* _Brief A_: Name the two vulnerabilities, the research team, and the processor line that the Meltdown and Spectre passage mentions.
* _Brief B_:
Answer these questions from the Meltdown and Spectre passage:
(i) When did the researchers publicly disclose the two vulnerabilities?
(ii) In what kind of setting is the issue described as especially concerning?
(iii) What does Meltdown allow a rogue process to do?
* _Brief C_: Rewrite the Meltdown and Spectre passage from "In early January, Google" up to and including "across the world.", putting "analysts" in place of "researchers".

* _Page excerpt_:

───

In early January, Google Project Zero researchers publicly disclosed a pair of security vulnerabilities known as Meltdown and Spectre, which impact almost every system across the world.
Meltdown and Spectre exploit vulnerabilities related to speculative execution in common processors (e.g. Intel Core Processors, etc.) The vulnerabilities affect the isolation between user applications and the operating system, and between different applications respectively.
As a result, an attacker can gain access to data processed by the underlying hardware, potentially including passwords, etc. This is especially concerning in multi-tenant environments with shared virtualised / containerised infrastructure (e.g. Cloud), where it might be possible to access data from other customers.
Although related, Meltdown and Spectre are separate vulnerabilities.
Meltdown breaks the isolation between user applications and the operating system, allowing a rogue process to read all memory without prior authorisation.

───

Bounding boxes with keypoints
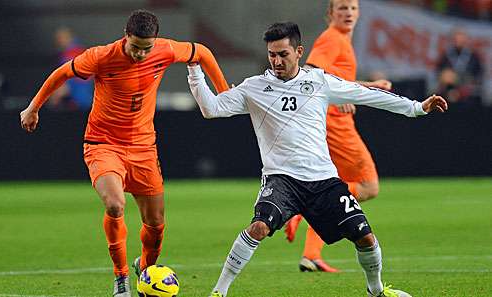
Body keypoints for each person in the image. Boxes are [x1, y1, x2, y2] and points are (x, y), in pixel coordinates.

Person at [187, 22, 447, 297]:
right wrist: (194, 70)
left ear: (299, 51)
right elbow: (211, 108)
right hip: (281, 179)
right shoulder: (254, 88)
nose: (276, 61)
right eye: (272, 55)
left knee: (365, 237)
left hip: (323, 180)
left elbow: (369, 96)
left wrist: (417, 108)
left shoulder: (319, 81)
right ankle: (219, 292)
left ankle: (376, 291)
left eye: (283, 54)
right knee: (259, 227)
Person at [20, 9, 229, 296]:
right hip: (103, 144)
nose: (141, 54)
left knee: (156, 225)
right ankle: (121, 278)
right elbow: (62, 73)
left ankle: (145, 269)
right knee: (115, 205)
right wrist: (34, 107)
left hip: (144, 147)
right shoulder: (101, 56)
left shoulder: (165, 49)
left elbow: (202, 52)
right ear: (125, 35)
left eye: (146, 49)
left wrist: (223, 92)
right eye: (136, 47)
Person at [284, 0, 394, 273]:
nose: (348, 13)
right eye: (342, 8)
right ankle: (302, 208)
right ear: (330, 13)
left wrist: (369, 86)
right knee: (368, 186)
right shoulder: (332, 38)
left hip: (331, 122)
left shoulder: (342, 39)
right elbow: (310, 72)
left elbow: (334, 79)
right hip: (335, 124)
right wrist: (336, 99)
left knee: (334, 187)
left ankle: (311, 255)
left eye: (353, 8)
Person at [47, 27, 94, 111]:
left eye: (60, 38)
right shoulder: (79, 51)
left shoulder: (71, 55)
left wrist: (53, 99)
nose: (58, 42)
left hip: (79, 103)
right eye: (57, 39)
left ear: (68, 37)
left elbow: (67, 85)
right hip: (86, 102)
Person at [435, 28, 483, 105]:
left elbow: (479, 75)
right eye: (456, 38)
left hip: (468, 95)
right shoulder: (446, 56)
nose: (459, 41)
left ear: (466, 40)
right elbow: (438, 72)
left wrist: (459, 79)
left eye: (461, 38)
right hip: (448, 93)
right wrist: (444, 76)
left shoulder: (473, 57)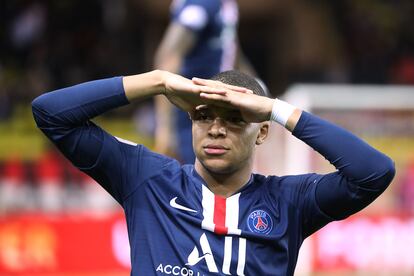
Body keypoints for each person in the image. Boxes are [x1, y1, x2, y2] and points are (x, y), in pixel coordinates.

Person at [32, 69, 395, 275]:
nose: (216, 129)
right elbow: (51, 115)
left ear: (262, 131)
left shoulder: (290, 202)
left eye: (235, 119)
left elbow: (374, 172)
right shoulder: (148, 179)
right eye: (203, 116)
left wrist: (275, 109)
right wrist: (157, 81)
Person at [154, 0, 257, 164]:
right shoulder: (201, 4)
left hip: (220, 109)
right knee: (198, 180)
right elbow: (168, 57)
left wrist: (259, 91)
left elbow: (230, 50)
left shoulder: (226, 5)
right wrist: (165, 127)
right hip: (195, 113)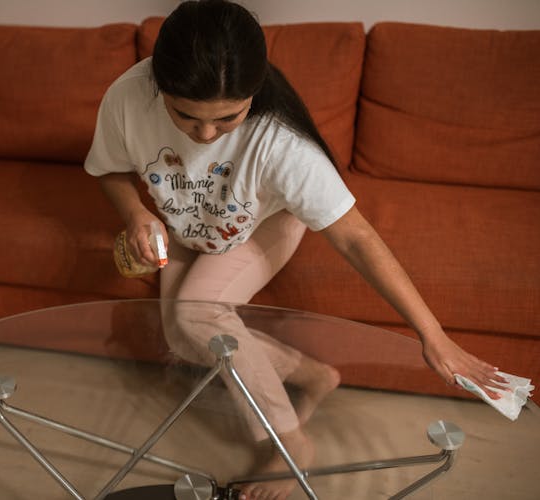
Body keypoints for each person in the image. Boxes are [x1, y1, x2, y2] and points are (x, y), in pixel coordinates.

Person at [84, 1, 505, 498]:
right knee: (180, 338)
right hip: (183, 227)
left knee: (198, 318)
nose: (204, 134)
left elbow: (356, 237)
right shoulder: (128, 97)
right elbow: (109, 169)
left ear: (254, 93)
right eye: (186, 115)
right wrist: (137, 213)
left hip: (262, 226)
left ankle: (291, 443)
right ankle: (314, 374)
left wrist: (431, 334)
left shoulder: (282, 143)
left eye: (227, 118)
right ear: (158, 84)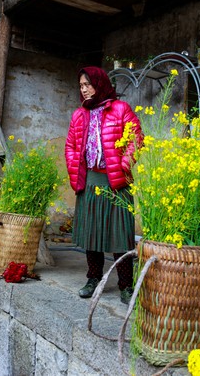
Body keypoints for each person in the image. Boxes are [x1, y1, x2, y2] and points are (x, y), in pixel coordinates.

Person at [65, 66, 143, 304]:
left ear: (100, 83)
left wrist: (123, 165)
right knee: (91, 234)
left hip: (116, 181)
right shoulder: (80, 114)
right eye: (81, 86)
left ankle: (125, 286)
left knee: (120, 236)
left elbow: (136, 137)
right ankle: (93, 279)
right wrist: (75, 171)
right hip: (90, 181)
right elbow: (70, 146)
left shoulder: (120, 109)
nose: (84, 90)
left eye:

───

* _Written response A_:
Meltdown
Spectre
Google Project Zero
Intel Core Processors

* _Written response B_:
(i) In early January.
(ii) In multi-tenant environments with shared virtualised / containerised infrastructure, such as the Cloud.
(iii) Read all memory without prior authorization.

* _Written response C_:
In early January, Google Project Zero analysts publicly disclosed a pair of security vulnerabilities known as Meltdown and Spectre, which impact almost every system across the world.